PASSAGE GIVEN:
▬▬▬

The deviations in the values of the AES candidate throughputs in full mixed
inner- and outer-round pipelining do not exceed 20% of their mean value. The analysis of
critical paths in my implementations has demonstrated that all critical paths contain only
a single level of CLBs and differ only in delays of programmable interconnects. Taking
into account already small spread of the AES candidate throughputs and potential for
further optimizations, I conclude that the demonstrated differences in throughput are not
sufficient to favor any of the AES algorithms over the other. As a result, circuit area
should be the primary criterion of comparison for our architecture and non-feedback
cipher modes.
As shown in Figure 7.2-2, Serpent and Twofish require almost identical area for
their implementations based on full mixed inner- and outer-round pipelining. RC6
imposes over twice as large area requirements. Comparison of the area of Rijndael and
other ciphers is made difficult by the use of dedicated memory blocks, Block
130
SelectRAMs, to implement S-boxes. Block SelectRAMs are not used in implementations
of any of the remaining AES candidates, and I am not aware of any formula for
expressing the area of Block SelectRAMs in terms of the area used by CLB Slices.
Nevertheless, I have estimated that an equivalent implementation of Rijndael, composed
of CLBs only, would take approximately 24,600 CLBs, which is only 17 and 25 percent
more than implementations of Twofish and Serpent respectively.
Additionally, Serpent, Twofish, and Rijndael all can be implemented using two
FPGA devices XCV-1000, while RC6 requires four such devices. It should be noted that
in my designs, all implemented circuits perform both encryption and decryption. This is
in contrast with the designs reported in [15], where only encryption logic is implemented,
and therefore a fully pipelined implementation of Serpent can be included in one FPGA
device.
Connecting two or more Virtex FPGA devices into a multi-chip module working
with the same clock frequency is possible because the FPGA system level clock can
achieve rates up to 200 MHz [34], and the highest internal clock frequency required by
the AES candidate implementation is 131 MHz for Serpent. New devices of the Virtex
family released in 2001 are capable of including full implementations of Serpent,
Twofish, and Rijndael on a single integrated circuit.
In Figure 7.2-3, I report the increase in the encryption/decryption latency resulting
from using the inner-round pipelining with the number of stages optimum from the point
of view of the throughput/area ratio. In majority of applications that require hardware-
based high-speed encryption, the encryption/decryption throughput is a primary
131
performance measure, and the latencies shown in Figure 7.2-3 are fully acceptable.
Therefore, in this type of applications, the only parameter that truly differentiates AES
candidates, working in non-feedback cipher modes, is the area, and thus the cost, of
implementations. As a result, in non-feedback cipher modes, Serpent, Twofish, and
Rijndael offer very similar performance characteristics, while RC6 requires over twice as
much area and twice as many Virtex XCV-1000 FPGA devices.

▬▬▬

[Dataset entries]

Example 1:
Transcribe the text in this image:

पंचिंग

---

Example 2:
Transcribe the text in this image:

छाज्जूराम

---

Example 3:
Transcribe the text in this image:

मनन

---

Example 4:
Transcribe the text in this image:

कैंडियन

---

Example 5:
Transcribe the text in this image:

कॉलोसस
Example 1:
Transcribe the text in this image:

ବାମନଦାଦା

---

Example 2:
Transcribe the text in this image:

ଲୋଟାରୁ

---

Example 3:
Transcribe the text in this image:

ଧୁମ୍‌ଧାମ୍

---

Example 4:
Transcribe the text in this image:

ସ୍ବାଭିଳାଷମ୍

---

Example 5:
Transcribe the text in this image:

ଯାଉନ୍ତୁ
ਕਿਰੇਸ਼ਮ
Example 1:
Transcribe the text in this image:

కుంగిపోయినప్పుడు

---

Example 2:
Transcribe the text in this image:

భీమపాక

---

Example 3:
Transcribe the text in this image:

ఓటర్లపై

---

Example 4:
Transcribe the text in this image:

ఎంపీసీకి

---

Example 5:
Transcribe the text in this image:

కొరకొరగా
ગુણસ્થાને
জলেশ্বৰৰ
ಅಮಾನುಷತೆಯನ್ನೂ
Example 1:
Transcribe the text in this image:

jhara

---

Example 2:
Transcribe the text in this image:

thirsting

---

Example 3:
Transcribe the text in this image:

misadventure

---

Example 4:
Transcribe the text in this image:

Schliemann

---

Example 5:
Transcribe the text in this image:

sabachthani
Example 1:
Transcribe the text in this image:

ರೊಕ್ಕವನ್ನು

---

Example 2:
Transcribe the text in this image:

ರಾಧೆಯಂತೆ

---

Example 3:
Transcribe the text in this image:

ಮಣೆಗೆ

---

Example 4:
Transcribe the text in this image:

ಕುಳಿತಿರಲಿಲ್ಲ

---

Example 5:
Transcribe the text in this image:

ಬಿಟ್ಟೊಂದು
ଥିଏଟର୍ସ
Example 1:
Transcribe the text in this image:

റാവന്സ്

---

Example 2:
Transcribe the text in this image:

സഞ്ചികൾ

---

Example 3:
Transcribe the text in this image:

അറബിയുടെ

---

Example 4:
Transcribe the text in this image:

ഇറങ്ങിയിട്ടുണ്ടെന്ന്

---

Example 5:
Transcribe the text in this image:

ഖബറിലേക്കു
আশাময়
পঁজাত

▬▬▬

GIVEN PROBLEM A:
Summarize the passage on FPGA implementations of the AES candidates in two sentences.
GIVEN PROBLEM B:
Write the next part of the passage on FPGA implementations of the AES candidates, starting after its last sentence.

REPLY A:
The AES candidates' throughputs under full mixed inner- and outer-round pipelining differ by no more than 20% of their mean value, so the passage concludes that circuit area should be the primary criterion of comparison for this architecture and non-feedback cipher modes. On that basis, Serpent, Twofish, and Rijndael offer very similar performance and can each be implemented using two XCV-1000 devices, while RC6 needs over twice as much area and four such devices.

REPLY B:
132
Summary
I have implemented all five final AES candidates in the basic iterative
architecture, suitable for feedback cipher modes, using Xilinx Virtex XCV-1000 FPGA
devices. For all five ciphers, I have obtained the best throughput/area ratio, compared to
the results of other groups reported for FPGA devices. Additionally, I have implemented
four AES algorithms using full mixed inner- and outer-round pipelining suitable for
operation in non-feedback cipher modes. For all four ciphers, I have obtained throughputs
in excess of 12 Gbps, the highest throughputs ever reported in the literature for hardware
implementations of the AES candidates, taking into account both FPGA and ASIC
implementations.
I have developed the consistent methodology for the fast implementation and fair
comparison of the AES candidates in hardware. I have found out that the choice of an
optimum architecture and a fair performance measure is different for feedback and non-
feedback cipher modes.
For feedback cipher modes (CBC, CFB, OFB), the basic iterative architecture is
the most appropriate for comparison and future implementations. The
encryption/decryption throughput should be the primary criterion of comparison, because
using a different architecture, even at the cost of a substantial increase in the circuit area,
cannot easily increase it. Serpent and Rijndael outperform three remaining AES
133
candidates by at least a factor of two in both throughput and latency. Two independent
research groups have confirmed my results for feedback modes.
For non-feedback cipher modes (ECB, counter mode), architecture with full
mixed inner- and outer-round pipelining is the most appropriate for comparison and
future implementations. In this architecture, all AES candidates achieve high, and
approximately the same throughput. As a result, the implementation area should be the
primary criteria of comparison. Implementations of Serpent, Twofish, and Rijndael
consume approximately the same amount of FPGA resources. RC6 requires over twice as
large area. My approach to comparison of the AES candidates in non-feedback cipher
modes is new and unique, and has yet to be followed, verified, and confirmed by other
research groups.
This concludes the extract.